Here’s the thing: I don’t usually watch these hearings. Like most people, I tend to catch the soundbites later on social media — the five-second clips designed to grab our attention. That’s how the system is built. Senators only get five minutes each, and let’s be honest, the goal isn’t real dialogue. The goal is spectacle. A rehearsed question, a snappy response, and boom: you’ve got your clip ready to post.
The reason I felt compelled to watch the full three-hour testimony this time is because Secretary Kennedy Jr. — and others like him — scare me. Not because they ask questions (asking questions is good), but because they flatten complex issues into simple stories that serve their narrative. They selectively choose data to support their argument and dismiss any evidence that contradicts it. They thrive on oversimplification. They thrive on fear. They thrive on identity. And it works.

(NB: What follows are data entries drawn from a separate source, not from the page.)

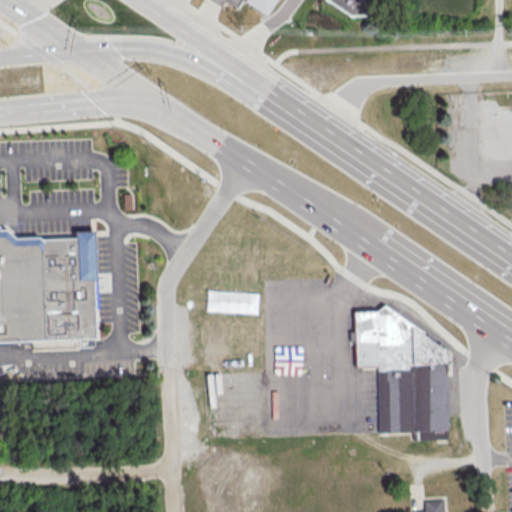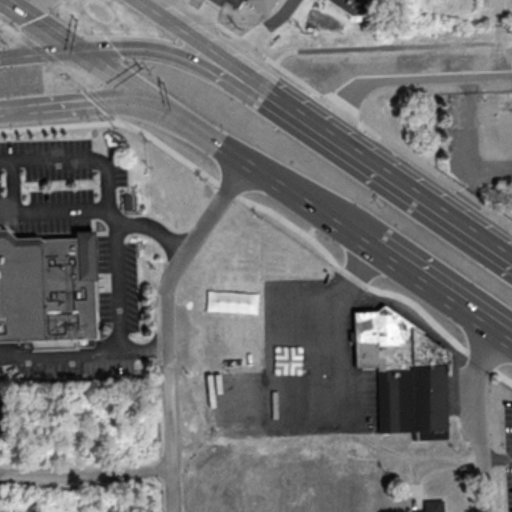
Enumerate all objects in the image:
road: (31, 0)
building: (260, 4)
building: (264, 4)
road: (268, 4)
building: (348, 6)
building: (355, 6)
road: (202, 17)
road: (10, 27)
road: (197, 38)
road: (64, 40)
road: (499, 40)
road: (392, 47)
road: (41, 49)
road: (40, 52)
traffic signals: (82, 52)
road: (191, 61)
road: (77, 76)
road: (412, 84)
road: (476, 89)
road: (273, 91)
traffic signals: (147, 99)
road: (108, 103)
road: (73, 105)
road: (346, 113)
road: (340, 136)
road: (479, 143)
road: (77, 157)
road: (239, 158)
road: (15, 183)
parking lot: (58, 185)
road: (414, 188)
road: (474, 206)
road: (54, 211)
road: (272, 211)
road: (148, 225)
road: (476, 231)
building: (47, 286)
building: (46, 287)
road: (433, 289)
road: (166, 325)
road: (118, 344)
road: (142, 348)
road: (341, 359)
building: (403, 373)
building: (403, 374)
road: (486, 421)
road: (499, 461)
road: (86, 475)
building: (430, 506)
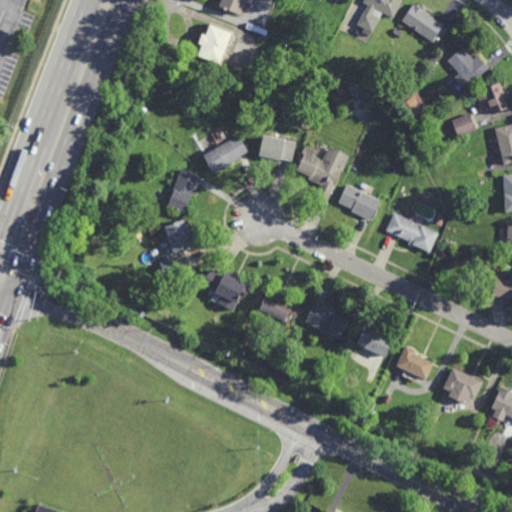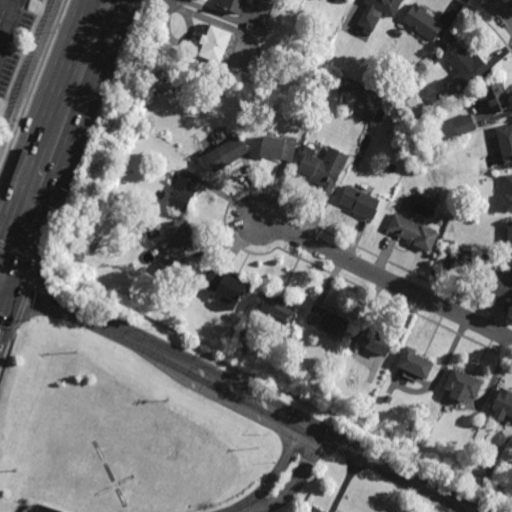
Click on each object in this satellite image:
building: (232, 5)
building: (233, 5)
road: (499, 10)
building: (376, 12)
building: (376, 12)
road: (9, 19)
building: (422, 21)
building: (422, 22)
building: (212, 42)
building: (214, 43)
building: (442, 47)
building: (468, 66)
building: (468, 68)
building: (260, 80)
building: (493, 97)
building: (494, 98)
building: (471, 102)
building: (412, 107)
building: (379, 114)
building: (463, 124)
building: (465, 124)
power tower: (9, 125)
road: (51, 134)
building: (505, 142)
building: (505, 142)
building: (277, 148)
building: (277, 148)
building: (226, 152)
building: (226, 153)
road: (23, 160)
building: (323, 167)
building: (322, 168)
building: (482, 171)
building: (455, 188)
building: (183, 189)
building: (183, 189)
building: (507, 191)
building: (508, 192)
building: (358, 201)
building: (359, 202)
building: (412, 231)
building: (411, 232)
building: (179, 235)
building: (179, 236)
building: (509, 238)
building: (509, 239)
building: (169, 264)
building: (171, 265)
road: (384, 279)
building: (226, 283)
building: (502, 286)
building: (503, 286)
building: (225, 287)
building: (276, 305)
building: (275, 306)
building: (327, 319)
building: (327, 320)
building: (374, 340)
building: (374, 340)
building: (300, 351)
building: (414, 361)
building: (414, 362)
building: (461, 384)
building: (462, 386)
road: (240, 391)
building: (387, 398)
building: (503, 400)
building: (502, 405)
road: (345, 481)
road: (257, 502)
building: (47, 508)
road: (243, 508)
building: (42, 509)
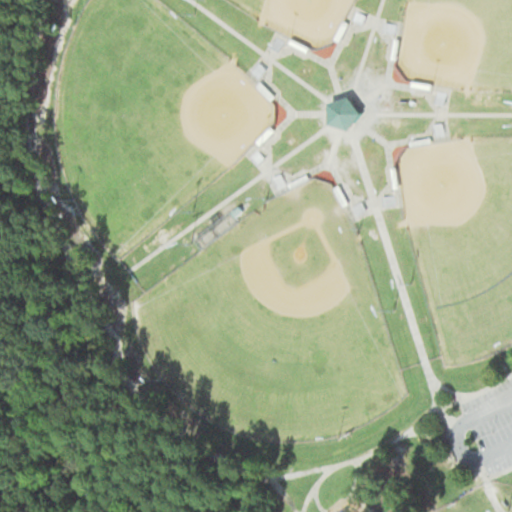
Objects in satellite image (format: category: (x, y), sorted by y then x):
park: (301, 17)
road: (374, 25)
park: (458, 43)
road: (367, 44)
road: (335, 80)
road: (374, 91)
building: (342, 111)
road: (311, 112)
building: (346, 113)
road: (441, 113)
park: (149, 116)
road: (363, 122)
road: (374, 134)
road: (334, 145)
road: (330, 160)
road: (228, 197)
road: (394, 219)
park: (463, 240)
road: (400, 285)
park: (277, 323)
road: (449, 389)
parking lot: (492, 424)
road: (457, 436)
road: (384, 445)
road: (498, 473)
road: (487, 485)
park: (474, 506)
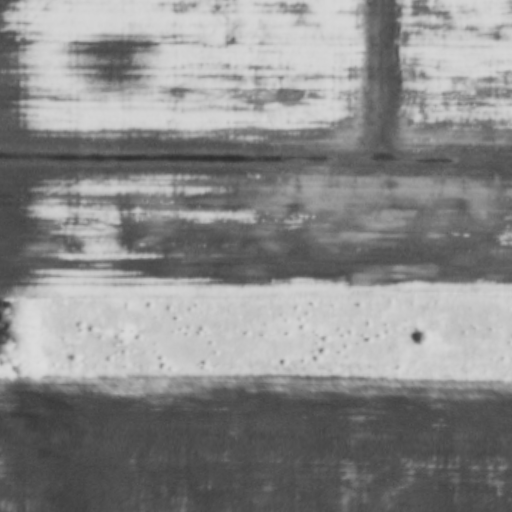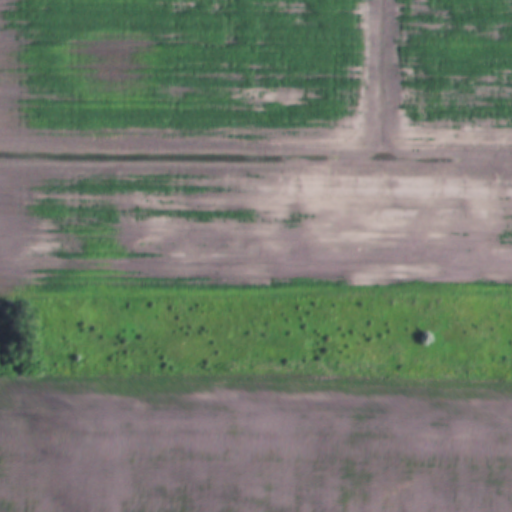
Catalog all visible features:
crop: (255, 148)
crop: (258, 440)
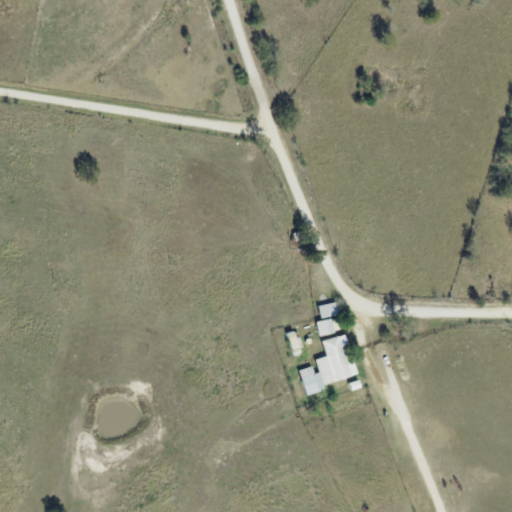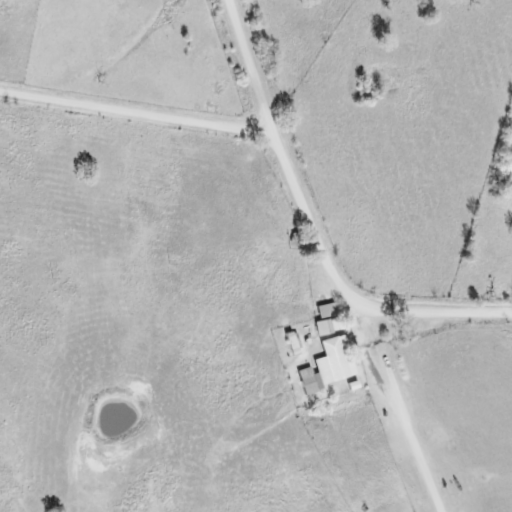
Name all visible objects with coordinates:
road: (246, 64)
road: (134, 109)
road: (310, 221)
road: (437, 310)
building: (325, 320)
building: (328, 365)
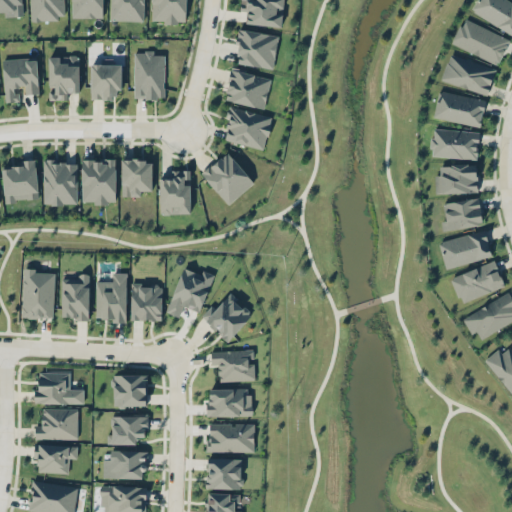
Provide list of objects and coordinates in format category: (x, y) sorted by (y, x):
road: (379, 0)
building: (11, 7)
building: (86, 8)
building: (46, 9)
building: (126, 10)
building: (168, 10)
building: (263, 12)
building: (495, 12)
building: (495, 12)
building: (479, 40)
building: (480, 41)
building: (256, 48)
road: (199, 64)
building: (467, 73)
building: (148, 74)
building: (468, 74)
building: (63, 75)
building: (19, 77)
building: (104, 80)
building: (247, 88)
building: (456, 107)
building: (458, 108)
road: (90, 127)
building: (247, 127)
building: (453, 142)
building: (454, 143)
road: (511, 163)
building: (135, 176)
road: (510, 176)
building: (227, 177)
building: (455, 178)
building: (456, 178)
building: (19, 180)
building: (98, 180)
building: (59, 182)
building: (175, 192)
building: (459, 213)
building: (461, 213)
road: (157, 245)
building: (464, 248)
building: (464, 248)
building: (477, 281)
building: (477, 281)
building: (189, 291)
building: (37, 293)
road: (387, 295)
building: (74, 297)
building: (111, 298)
building: (146, 302)
road: (363, 303)
road: (341, 310)
building: (489, 315)
building: (226, 316)
building: (490, 316)
road: (89, 348)
building: (234, 364)
building: (501, 366)
building: (502, 366)
building: (56, 388)
building: (129, 389)
building: (229, 401)
road: (454, 410)
road: (5, 418)
road: (485, 418)
building: (57, 423)
building: (126, 428)
road: (176, 432)
building: (230, 436)
road: (511, 446)
building: (54, 457)
building: (125, 464)
building: (223, 472)
building: (51, 497)
building: (123, 498)
building: (219, 502)
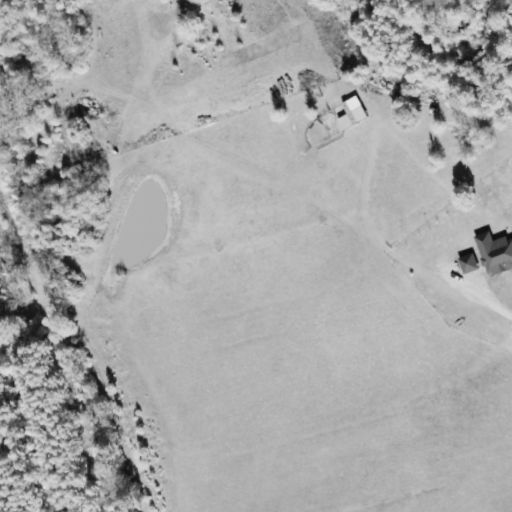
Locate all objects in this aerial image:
building: (355, 114)
building: (497, 253)
building: (471, 264)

If you want to read more about my thoughts on MAHA, check out this post I wrote a while back:
Hearings like this aren’t about dialogue or discussion. They’re about creating a “gotcha” moment — that viral clip. But what gets lost is the nuance. How do you meaningfully discuss vaccines, public health policy, or research integrity in five minutes? You can’t. These are politicians, not scientists, and unfortunately, this was a political event, not a scientific one. Complexity gets reduced to slogans, and science becomes a prop in political theater.
To be clear, the critiques directed at Secretary Kennedy Jr. were absolutely warranted. His pattern of cherry-picking data, stoking fear, and flattening complex science into simple narratives demands serious accountability. The issue wasn’t that Senators challenged him — it’s that the hearing format turned those valid critiques into soundbites. Instead of dismantling misinformation with depth, it became another round of political theater.
And here’s where the experience got even stranger. As I sat down to watch, YouTube fed me a steady stream of ads: erectile dysfunction “cures,” weight-loss promises, Viagra pitches, and one particularly unsettling warning for men to avoid “feminizing foods.”
Those ads weren’t random background noise. They were part of the same problem. Just like the hearings, they thrive on oversimplification and fear. They tell you that if you just buy this pill or cut out that food, you’ll be strong, healthy, “man enough.” They prey on insecurity and weaponize hypermasculinity. This is how wellness culture blurs into conspiracy theories.
Here’s the reality: reading and interpreting research is hard. It’s a skill. It takes training, practice, and humility. Even then, the best scientists disagree. They revise their positions as new evidence emerges. That’s not weakness — that’s science doing what it’s supposed to do. The problem arises when we, lacking training or being inexperienced in this skill, overestimate our ability to interpret complex things.
Fear sells better than nuance. Fear says, “trust the easy answer.” Fear tells us the loudest voice must be the right one. And when fear becomes the foundation for healthcare decisions — whether through ads or political testimony — we all lose.
There’s no five-minute soundbite that can undo that. And maybe that’s the real lesson here: if we want to live in a culture that takes science seriously, we have to learn to live with complexity. We have to demand more than spectacle. We have to be humble enough to say, “I don’t know it all. And the more I learn, the more I realize how much I don’t know.”